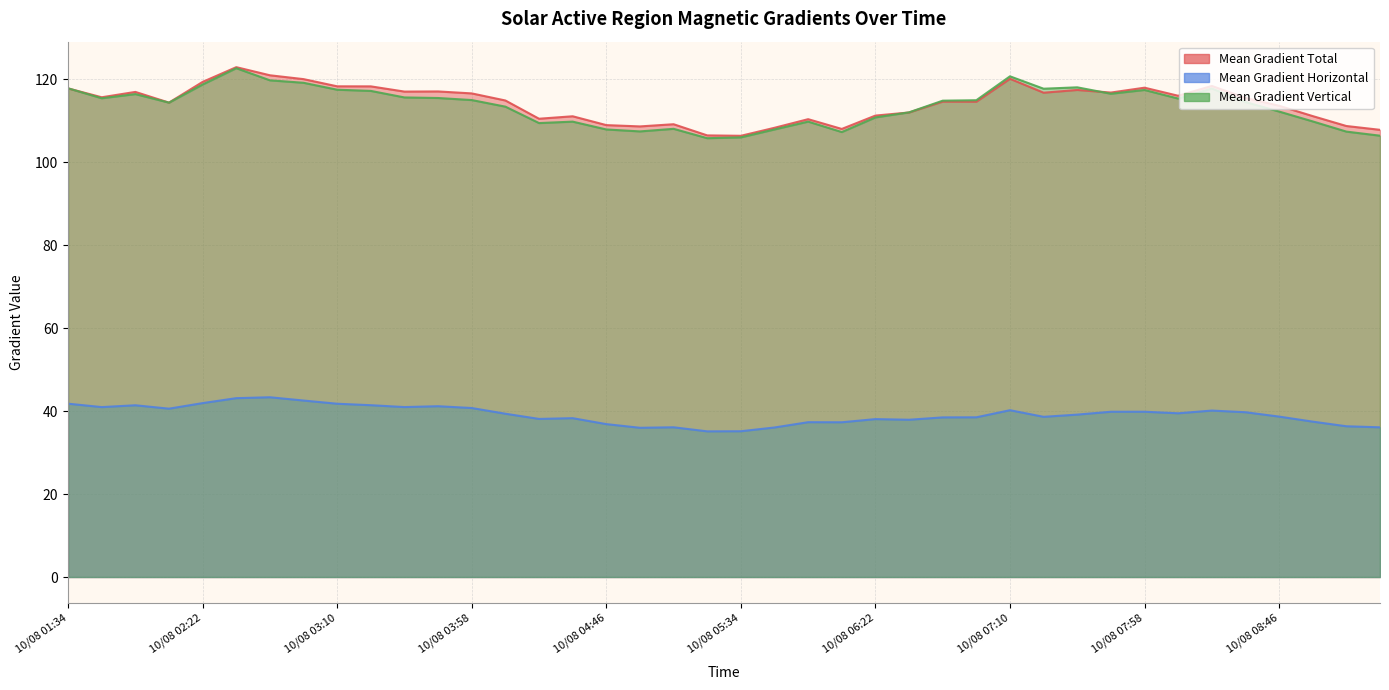

What is the sum of all Mean Gradient Total values?

4571.7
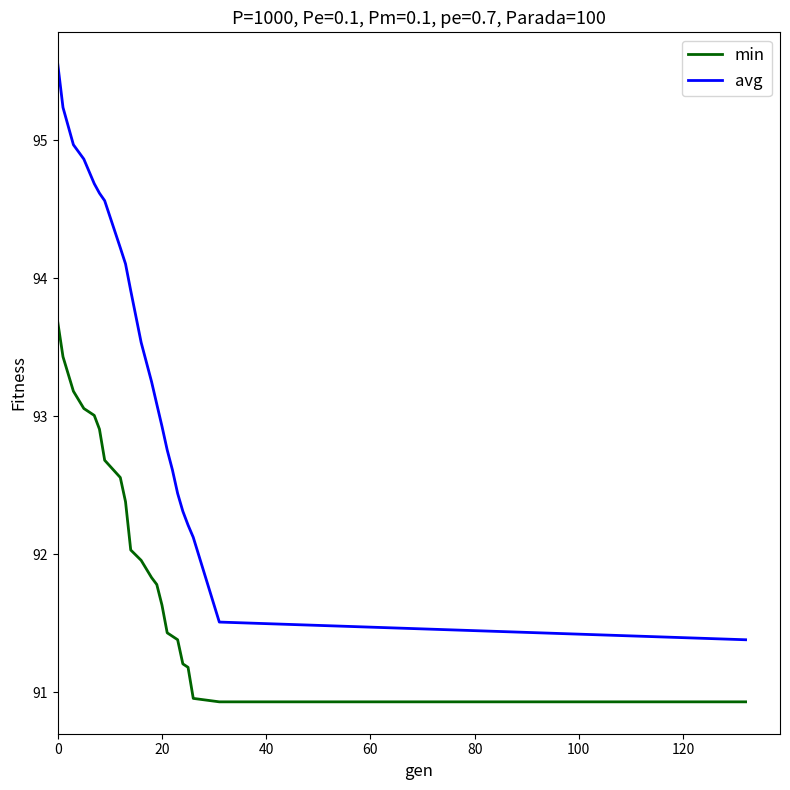

Rank the series by their maximum value, from lowest to highest.

min, avg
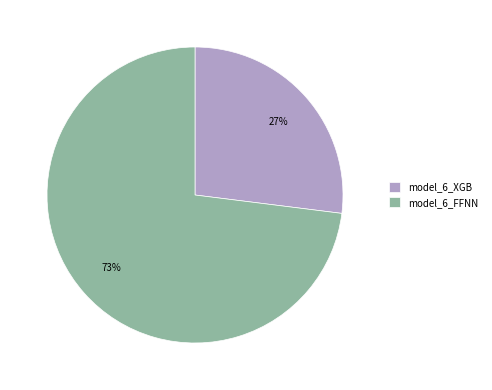

The model_6_XGB slice represents 27% of the pie. True or false?

True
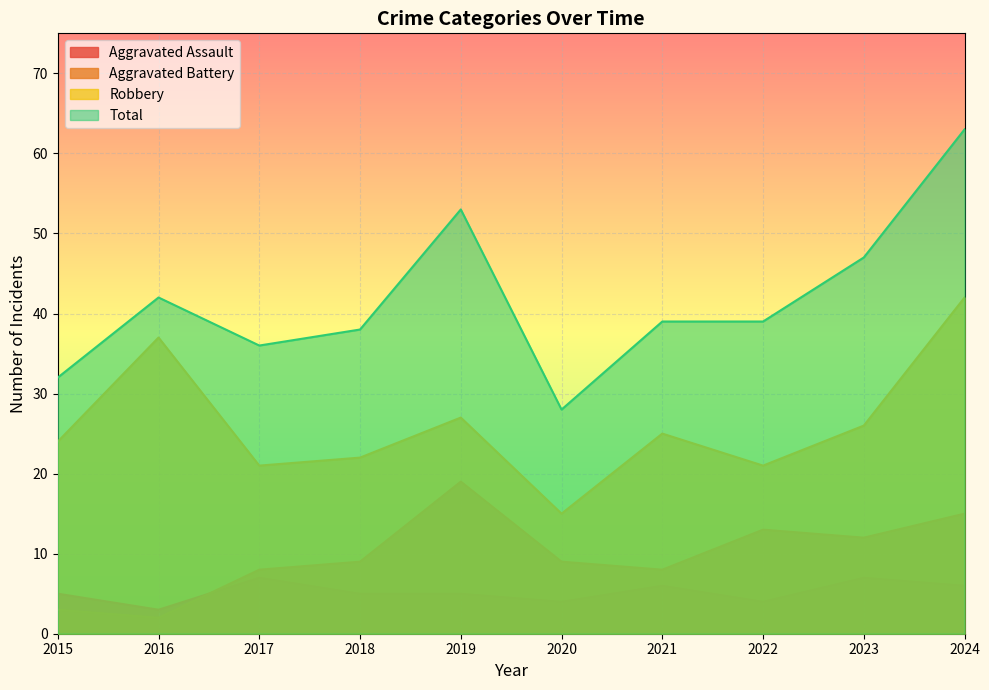

How many data points in Robbery are above 25?

4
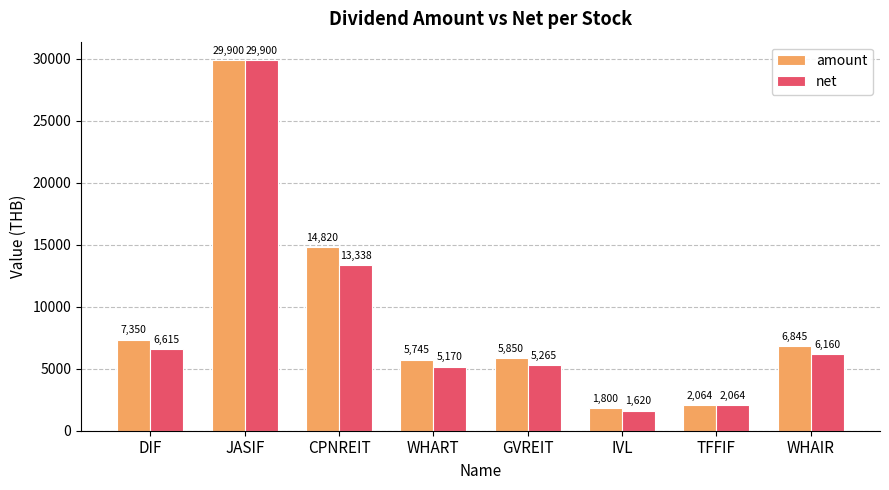

At how many categories does at least one series exceed 24363?

1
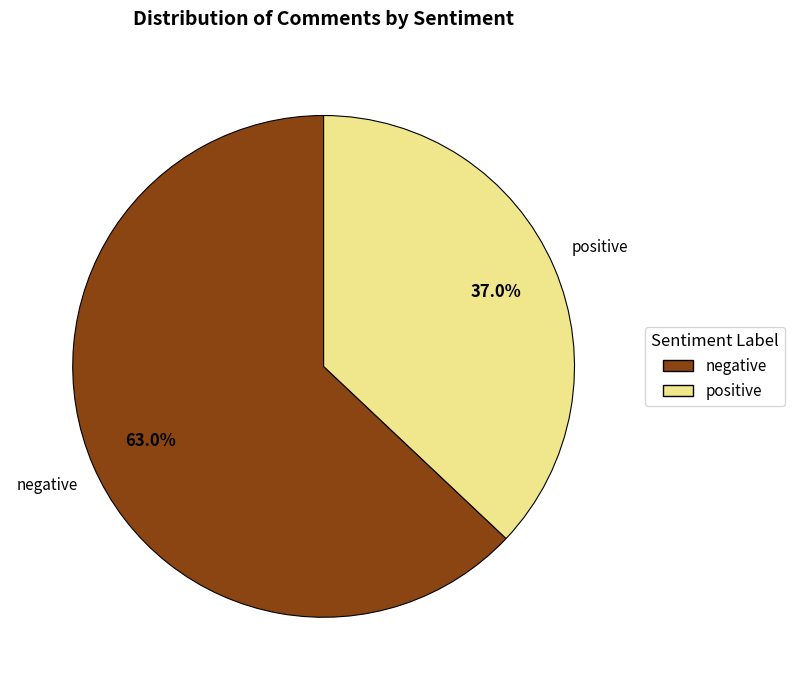

What portion of the pie excludes positive?

63.0%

- - -

What you are asked to do >> Copy out all of the data above word for word, but leave out the pictures.

Solved problem >>
What is the sum of all Mean Gradient Total values?

4571.7

Rank the series by their maximum value, from lowest to highest.

min, avg

The model_6_XGB slice represents 27% of the pie. True or false?

True

How many data points in Robbery are above 25?

4

At how many categories does at least one series exceed 24363?

1

What portion of the pie excludes positive?

63.0%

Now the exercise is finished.